■ Reading passage ■
# Is Sify Broadband Ltd. unsatisfactory in services? Your experiences with Sify ?



## Adam Lee (Apr 27, 2007)

Hey Digit guys,

I am currently using Sify internet and I an fed up with the annoyances I bought along with their internet!

I many times get 'request timed out' or sometimes LAN gateway is repying but still I cannot connect.

I have observed that many times,I face this connectivity problem after 10 PM. Till 10 PM,annoyances are not much.

The thing here is after 10 PM,my free hours start.I wonder if somebody may be purposely doing this to avoid me using my bandwidth.I am particularly puzzled by the thing that why it happens almost all times 10 PM.After I complained about this issue,things got worse.I have connectivity issues even in day times.

I want to know how many other users of Sify broadband are facing or have faced similar problems.

I have decided,next month,no renewal of account with Sify!

■ Extracted information ■
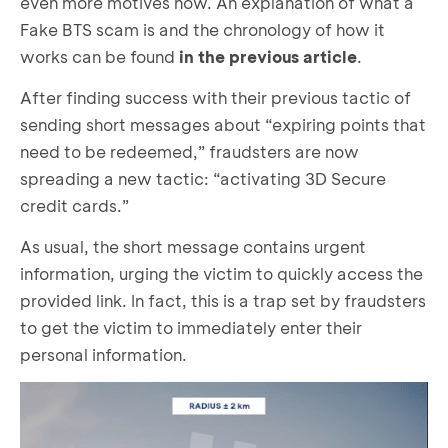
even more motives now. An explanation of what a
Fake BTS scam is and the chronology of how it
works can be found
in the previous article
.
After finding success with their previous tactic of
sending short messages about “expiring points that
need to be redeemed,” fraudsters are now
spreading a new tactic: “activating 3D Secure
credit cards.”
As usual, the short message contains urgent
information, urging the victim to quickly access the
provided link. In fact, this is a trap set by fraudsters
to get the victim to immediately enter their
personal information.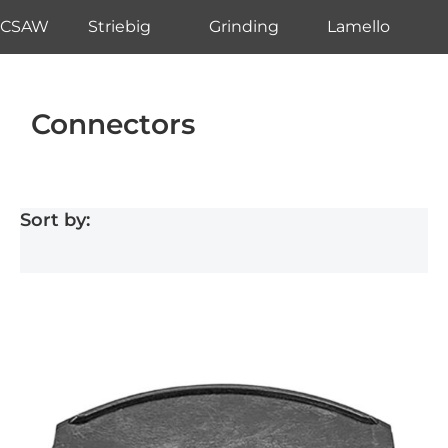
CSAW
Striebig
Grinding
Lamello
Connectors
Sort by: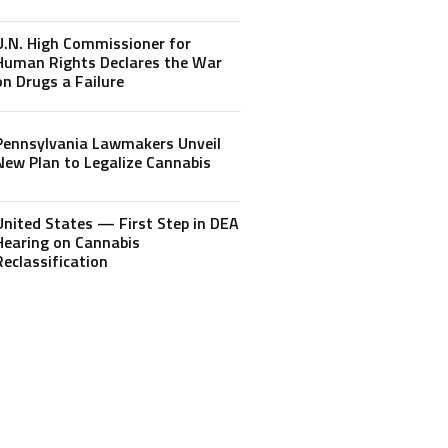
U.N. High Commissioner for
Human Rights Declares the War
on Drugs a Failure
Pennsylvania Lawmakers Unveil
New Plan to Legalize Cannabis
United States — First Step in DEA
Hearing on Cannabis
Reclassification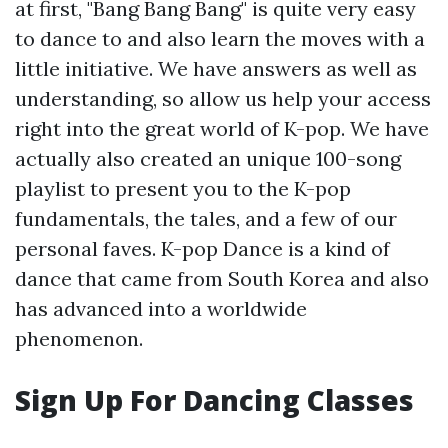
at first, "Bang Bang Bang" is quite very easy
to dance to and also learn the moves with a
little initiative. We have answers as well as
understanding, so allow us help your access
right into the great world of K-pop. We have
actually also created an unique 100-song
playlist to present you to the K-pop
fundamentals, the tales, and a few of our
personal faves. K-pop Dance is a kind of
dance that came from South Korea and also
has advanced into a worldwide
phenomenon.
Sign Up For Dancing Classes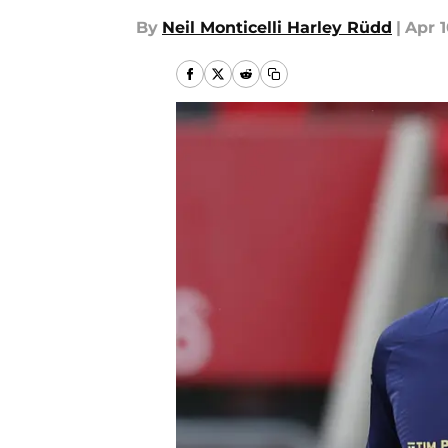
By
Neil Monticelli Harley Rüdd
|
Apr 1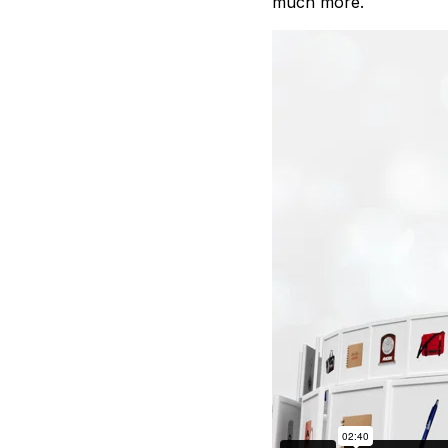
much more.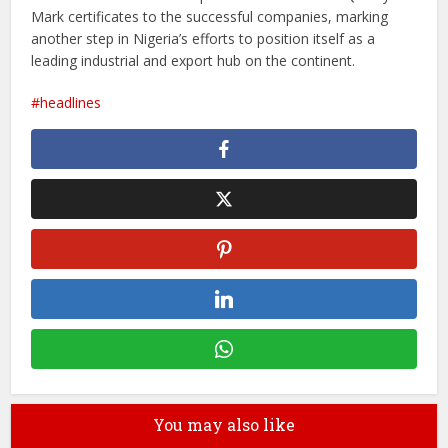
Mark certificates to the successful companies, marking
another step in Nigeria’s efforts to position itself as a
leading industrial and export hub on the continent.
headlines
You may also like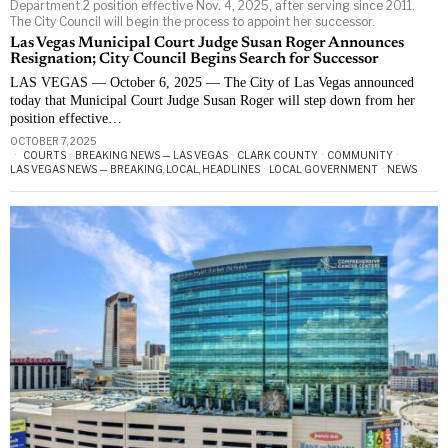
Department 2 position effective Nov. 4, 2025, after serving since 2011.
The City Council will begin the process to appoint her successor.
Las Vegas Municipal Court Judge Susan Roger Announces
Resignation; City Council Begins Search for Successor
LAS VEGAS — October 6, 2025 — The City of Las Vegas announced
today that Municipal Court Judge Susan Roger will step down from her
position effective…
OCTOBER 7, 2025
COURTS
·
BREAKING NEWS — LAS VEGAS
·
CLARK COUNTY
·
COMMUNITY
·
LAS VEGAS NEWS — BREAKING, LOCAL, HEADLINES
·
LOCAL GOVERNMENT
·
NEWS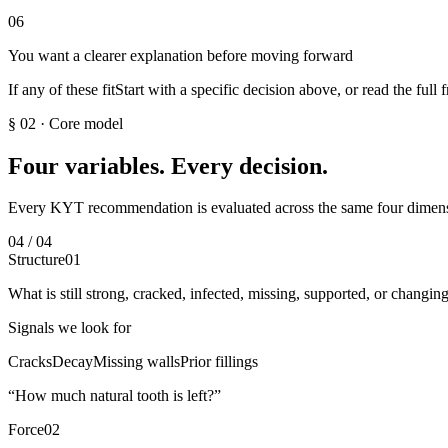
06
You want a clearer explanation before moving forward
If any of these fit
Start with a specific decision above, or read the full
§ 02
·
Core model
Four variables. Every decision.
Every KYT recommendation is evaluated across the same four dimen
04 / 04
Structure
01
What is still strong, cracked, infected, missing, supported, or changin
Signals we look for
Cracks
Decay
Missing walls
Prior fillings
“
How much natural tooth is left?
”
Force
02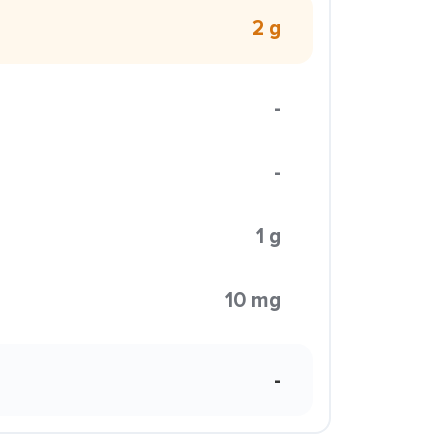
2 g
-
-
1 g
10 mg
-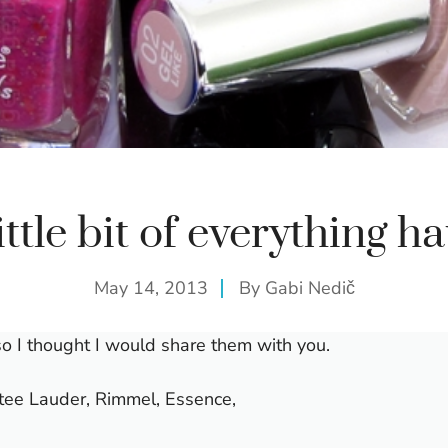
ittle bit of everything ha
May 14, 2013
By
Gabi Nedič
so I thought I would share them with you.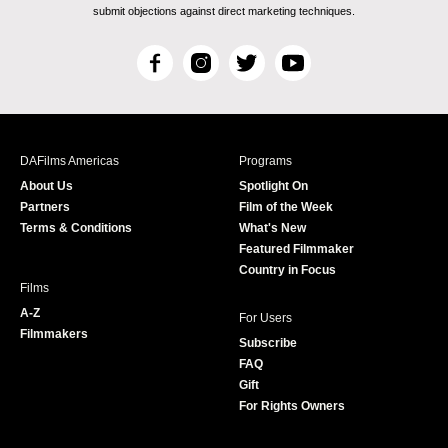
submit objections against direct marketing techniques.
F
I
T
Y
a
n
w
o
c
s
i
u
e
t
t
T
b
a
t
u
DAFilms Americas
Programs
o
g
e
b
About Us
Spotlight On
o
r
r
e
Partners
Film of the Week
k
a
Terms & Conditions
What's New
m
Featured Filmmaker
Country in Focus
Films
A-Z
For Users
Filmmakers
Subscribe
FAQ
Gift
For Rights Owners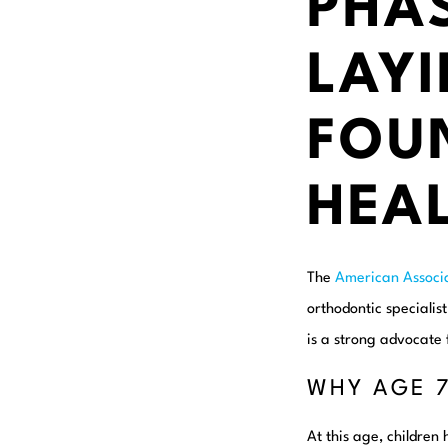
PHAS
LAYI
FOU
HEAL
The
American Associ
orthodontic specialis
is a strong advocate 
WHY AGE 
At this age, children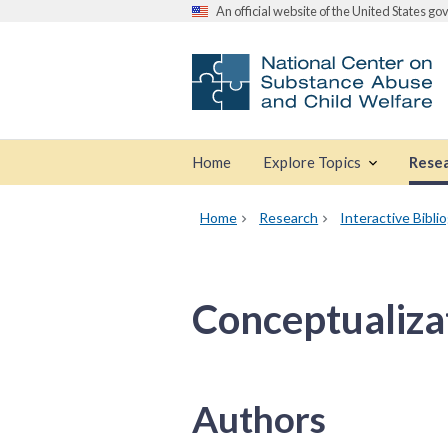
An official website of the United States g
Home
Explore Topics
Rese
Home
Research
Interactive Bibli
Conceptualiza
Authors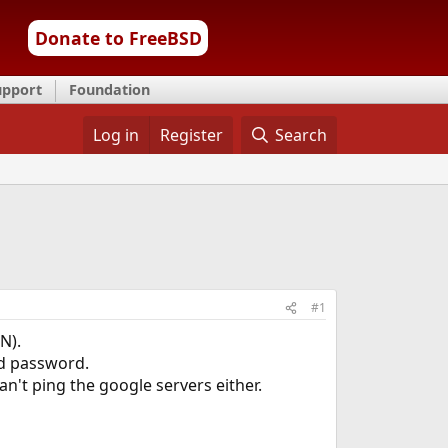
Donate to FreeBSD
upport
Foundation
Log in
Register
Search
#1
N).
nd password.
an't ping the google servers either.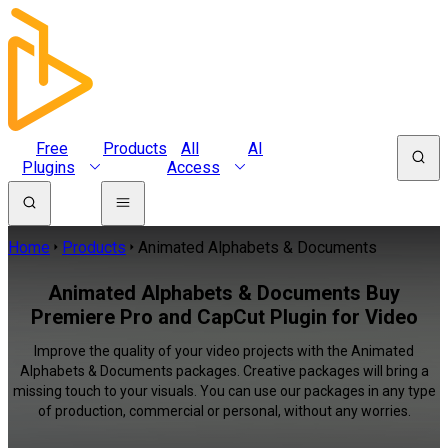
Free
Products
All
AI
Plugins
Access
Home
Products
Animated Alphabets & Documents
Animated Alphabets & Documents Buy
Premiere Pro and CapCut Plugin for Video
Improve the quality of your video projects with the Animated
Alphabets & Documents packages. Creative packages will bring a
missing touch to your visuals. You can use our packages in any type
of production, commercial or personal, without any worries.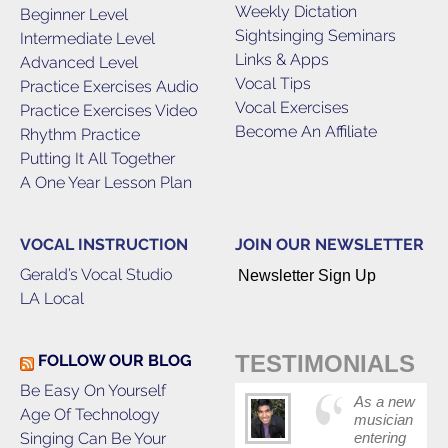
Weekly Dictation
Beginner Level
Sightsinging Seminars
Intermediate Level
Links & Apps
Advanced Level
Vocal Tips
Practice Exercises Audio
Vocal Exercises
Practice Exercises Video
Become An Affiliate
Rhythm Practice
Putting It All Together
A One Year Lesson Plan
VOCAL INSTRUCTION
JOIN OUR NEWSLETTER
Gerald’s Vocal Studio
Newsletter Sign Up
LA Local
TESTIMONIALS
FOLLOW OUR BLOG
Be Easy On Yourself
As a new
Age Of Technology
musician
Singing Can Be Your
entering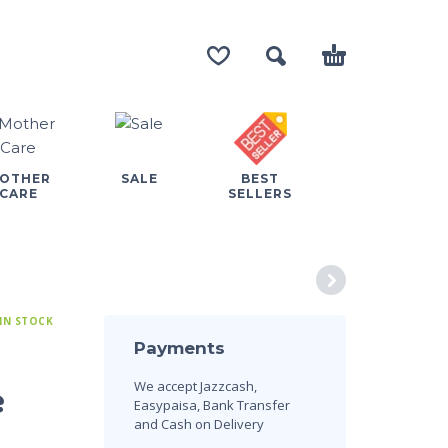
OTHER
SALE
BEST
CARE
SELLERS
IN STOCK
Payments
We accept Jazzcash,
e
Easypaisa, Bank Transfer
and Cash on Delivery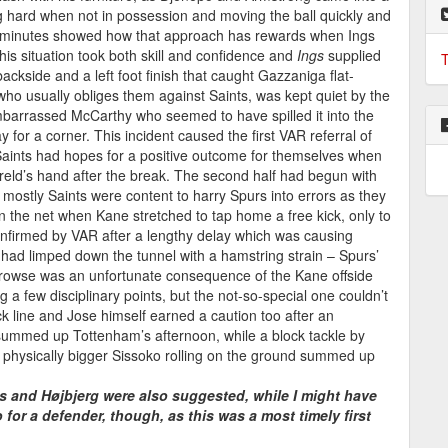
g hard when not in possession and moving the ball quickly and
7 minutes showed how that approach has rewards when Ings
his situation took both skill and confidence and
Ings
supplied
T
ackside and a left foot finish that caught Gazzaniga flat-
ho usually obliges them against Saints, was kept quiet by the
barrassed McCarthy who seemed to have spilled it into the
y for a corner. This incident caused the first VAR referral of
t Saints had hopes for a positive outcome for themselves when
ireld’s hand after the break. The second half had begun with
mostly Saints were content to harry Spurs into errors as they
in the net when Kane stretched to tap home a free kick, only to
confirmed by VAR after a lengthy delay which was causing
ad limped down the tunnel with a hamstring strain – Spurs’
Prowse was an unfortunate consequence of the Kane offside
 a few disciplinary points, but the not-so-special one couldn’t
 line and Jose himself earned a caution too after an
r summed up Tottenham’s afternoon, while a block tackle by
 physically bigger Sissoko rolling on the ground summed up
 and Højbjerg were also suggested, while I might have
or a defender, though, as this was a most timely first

■ What is being asked ■
Reproduce everything in the Sify broadband post from "I have observed" down to "account with Sify!", word for word. The records have no connection to the post about Sify broadband.

■ Response area ■
I have observed that many times,I face this connectivity problem after 10 PM. Till 10 PM,annoyances are not much.

The thing here is after 10 PM,my free hours start.I wonder if somebody may be purposely doing this to avoid me using my bandwidth.I am particularly puzzled by the thing that why it happens almost all times 10 PM.After I complained about this issue,things got worse.I have connectivity issues even in day times.

I want to know how many other users of Sify broadband are facing or have faced similar problems.

I have decided,next month,no renewal of account with Sify!